======== 所示条目

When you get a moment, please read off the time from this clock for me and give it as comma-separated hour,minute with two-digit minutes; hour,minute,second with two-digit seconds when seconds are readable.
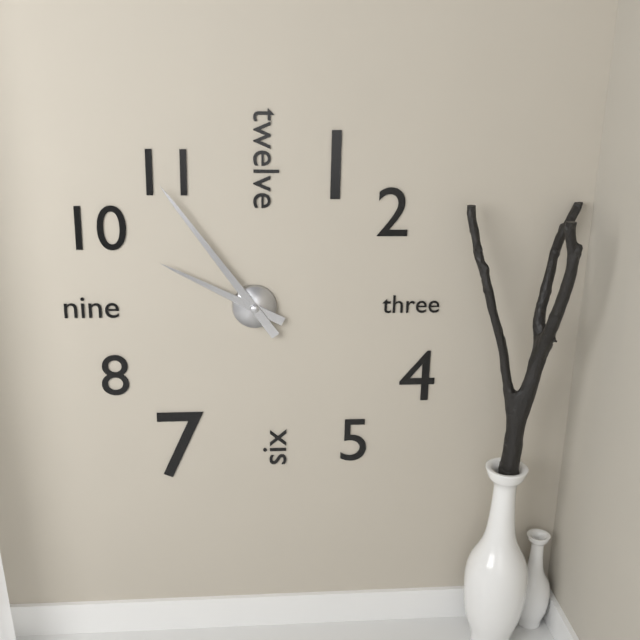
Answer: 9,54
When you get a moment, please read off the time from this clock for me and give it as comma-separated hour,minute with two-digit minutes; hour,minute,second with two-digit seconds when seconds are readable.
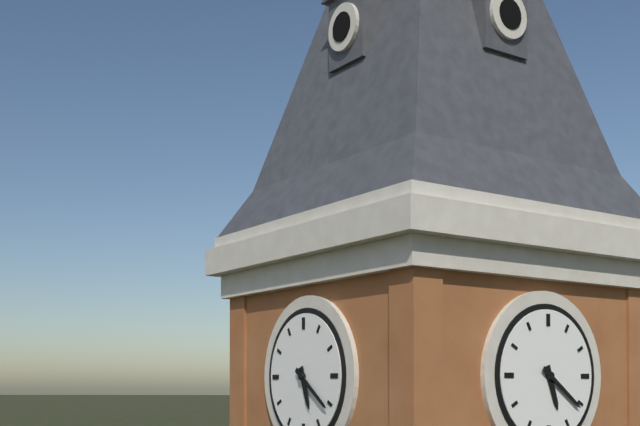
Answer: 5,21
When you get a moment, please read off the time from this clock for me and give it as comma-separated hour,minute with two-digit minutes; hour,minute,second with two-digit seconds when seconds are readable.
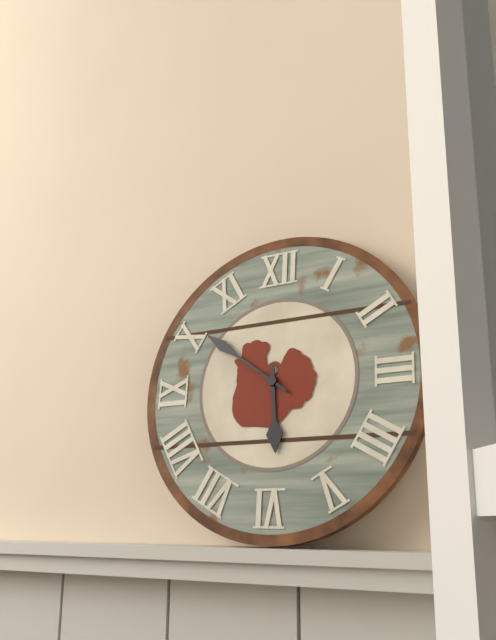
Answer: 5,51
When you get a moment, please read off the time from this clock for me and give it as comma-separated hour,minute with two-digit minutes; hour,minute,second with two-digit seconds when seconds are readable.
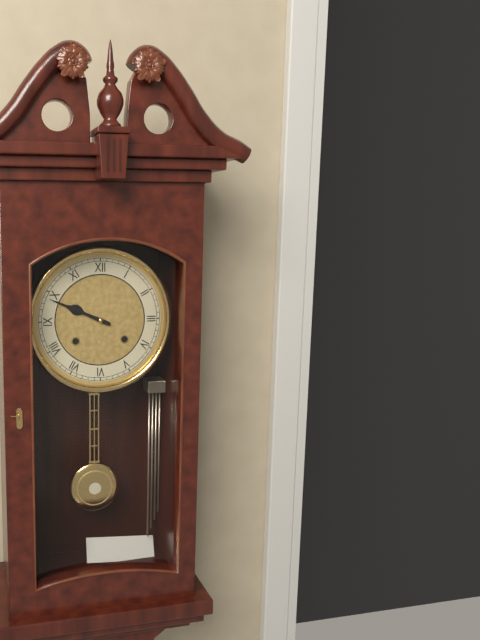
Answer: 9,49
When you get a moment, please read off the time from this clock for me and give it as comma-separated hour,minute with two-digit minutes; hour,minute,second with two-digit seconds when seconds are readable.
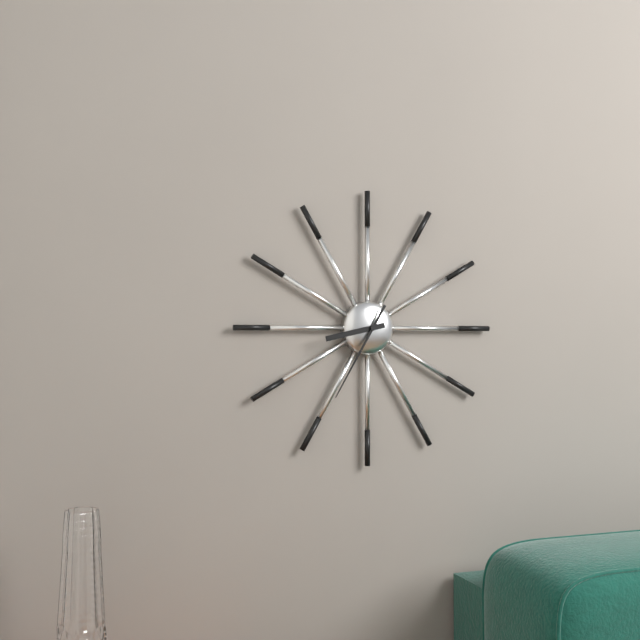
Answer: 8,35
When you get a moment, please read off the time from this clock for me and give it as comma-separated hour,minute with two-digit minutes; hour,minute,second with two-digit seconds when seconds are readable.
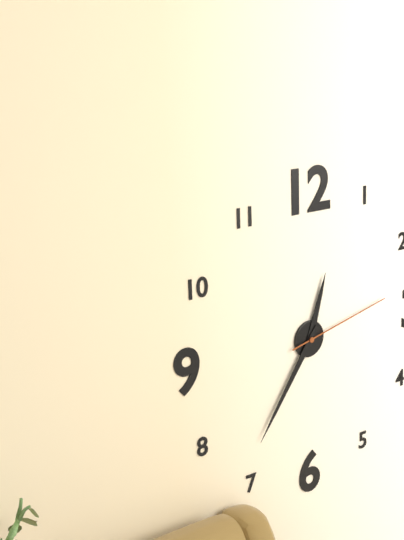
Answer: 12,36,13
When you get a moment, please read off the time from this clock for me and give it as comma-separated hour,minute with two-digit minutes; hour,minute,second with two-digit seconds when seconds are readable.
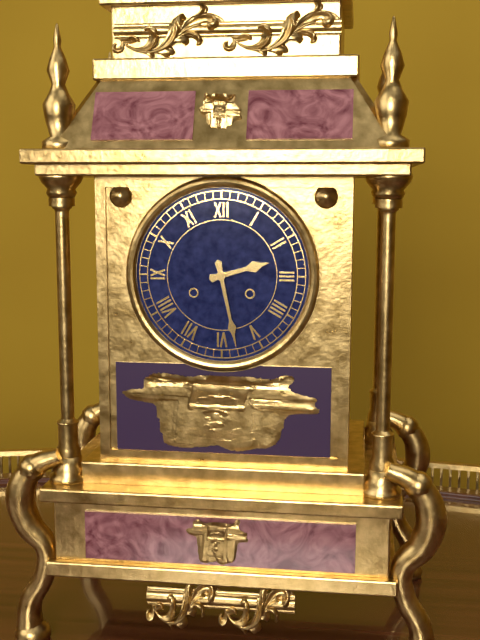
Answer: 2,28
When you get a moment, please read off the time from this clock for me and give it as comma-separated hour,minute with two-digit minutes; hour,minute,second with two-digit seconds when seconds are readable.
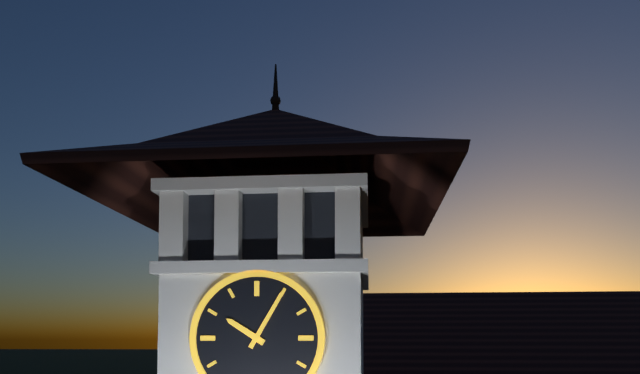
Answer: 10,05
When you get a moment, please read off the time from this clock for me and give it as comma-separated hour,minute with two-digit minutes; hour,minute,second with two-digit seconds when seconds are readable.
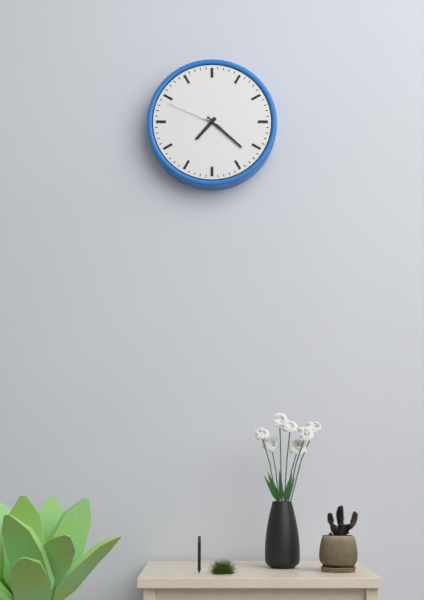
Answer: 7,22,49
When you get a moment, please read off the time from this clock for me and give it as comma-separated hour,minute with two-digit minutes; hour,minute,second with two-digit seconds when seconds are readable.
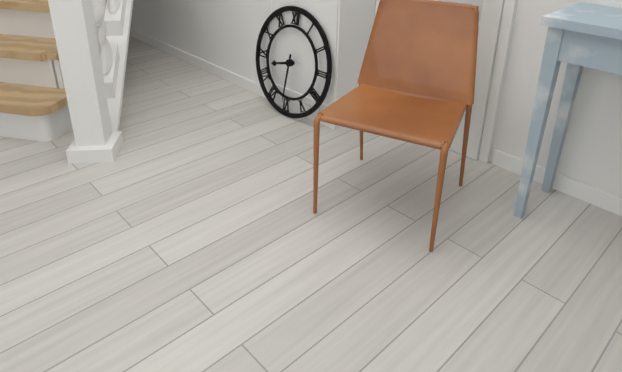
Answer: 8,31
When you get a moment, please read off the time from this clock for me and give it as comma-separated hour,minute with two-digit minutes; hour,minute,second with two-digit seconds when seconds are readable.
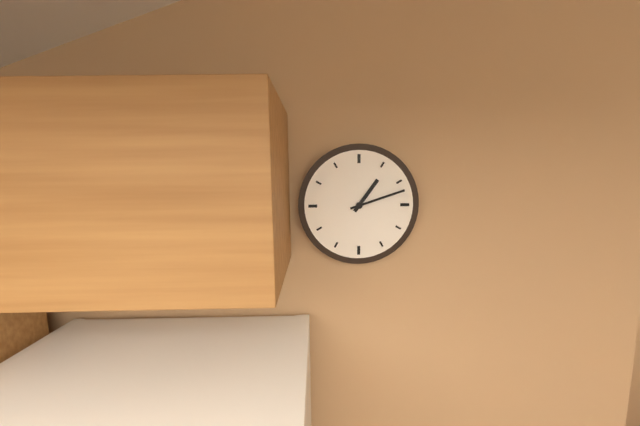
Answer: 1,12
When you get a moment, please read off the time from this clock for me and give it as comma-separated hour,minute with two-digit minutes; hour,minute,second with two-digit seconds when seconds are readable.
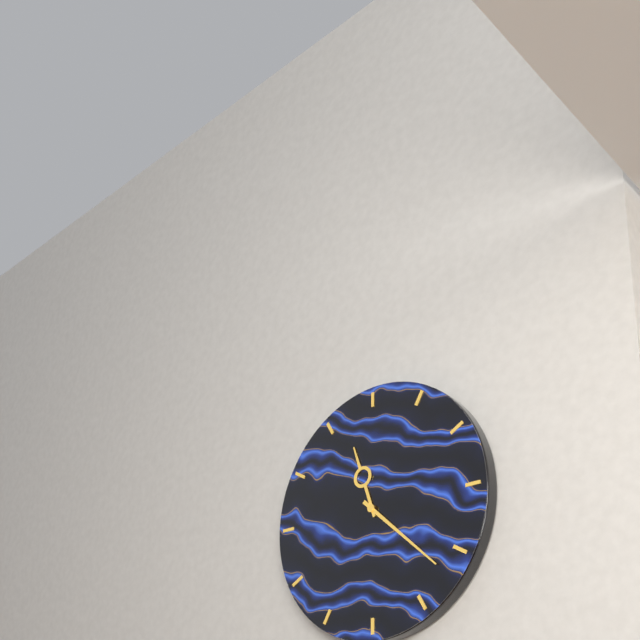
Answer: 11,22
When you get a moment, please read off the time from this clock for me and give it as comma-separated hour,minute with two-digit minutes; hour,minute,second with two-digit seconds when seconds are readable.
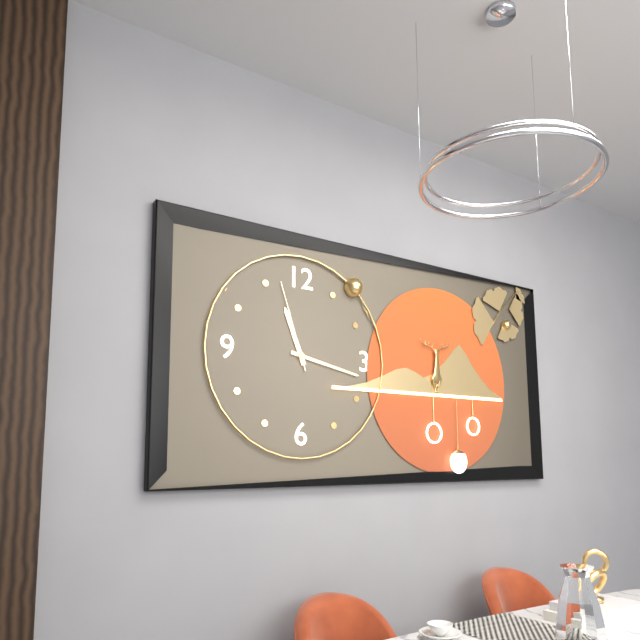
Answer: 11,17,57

================

### 待做题目
把上面全部条目中的“clock”改成“watch”，重新写出这些行，其余内容一字不动，图片不要写进答案。

### 书面作答
When you get a moment, please read off the time from this watch for me and give it as comma-separated hour,minute with two-digit minutes; hour,minute,second with two-digit seconds when seconds are readable.
Answer: 9,54
When you get a moment, please read off the time from this watch for me and give it as comma-separated hour,minute with two-digit minutes; hour,minute,second with two-digit seconds when seconds are readable.
Answer: 5,21
When you get a moment, please read off the time from this watch for me and give it as comma-separated hour,minute with two-digit minutes; hour,minute,second with two-digit seconds when seconds are readable.
Answer: 5,51
When you get a moment, please read off the time from this watch for me and give it as comma-separated hour,minute with two-digit minutes; hour,minute,second with two-digit seconds when seconds are readable.
Answer: 9,49
When you get a moment, please read off the time from this watch for me and give it as comma-separated hour,minute with two-digit minutes; hour,minute,second with two-digit seconds when seconds are readable.
Answer: 8,35
When you get a moment, please read off the time from this watch for me and give it as comma-separated hour,minute with two-digit minutes; hour,minute,second with two-digit seconds when seconds are readable.
Answer: 12,36,13
When you get a moment, please read off the time from this watch for me and give it as comma-separated hour,minute with two-digit minutes; hour,minute,second with two-digit seconds when seconds are readable.
Answer: 2,28
When you get a moment, please read off the time from this watch for me and give it as comma-separated hour,minute with two-digit minutes; hour,minute,second with two-digit seconds when seconds are readable.
Answer: 10,05
When you get a moment, please read off the time from this watch for me and give it as comma-separated hour,minute with two-digit minutes; hour,minute,second with two-digit seconds when seconds are readable.
Answer: 7,22,49
When you get a moment, please read off the time from this watch for me and give it as comma-separated hour,minute with two-digit minutes; hour,minute,second with two-digit seconds when seconds are readable.
Answer: 8,31
When you get a moment, please read off the time from this watch for me and give it as comma-separated hour,minute with two-digit minutes; hour,minute,second with two-digit seconds when seconds are readable.
Answer: 1,12
When you get a moment, please read off the time from this watch for me and give it as comma-separated hour,minute with two-digit minutes; hour,minute,second with two-digit seconds when seconds are readable.
Answer: 11,22
When you get a moment, please read off the time from this watch for me and give it as comma-separated hour,minute with two-digit minutes; hour,minute,second with two-digit seconds when seconds are readable.
Answer: 11,17,57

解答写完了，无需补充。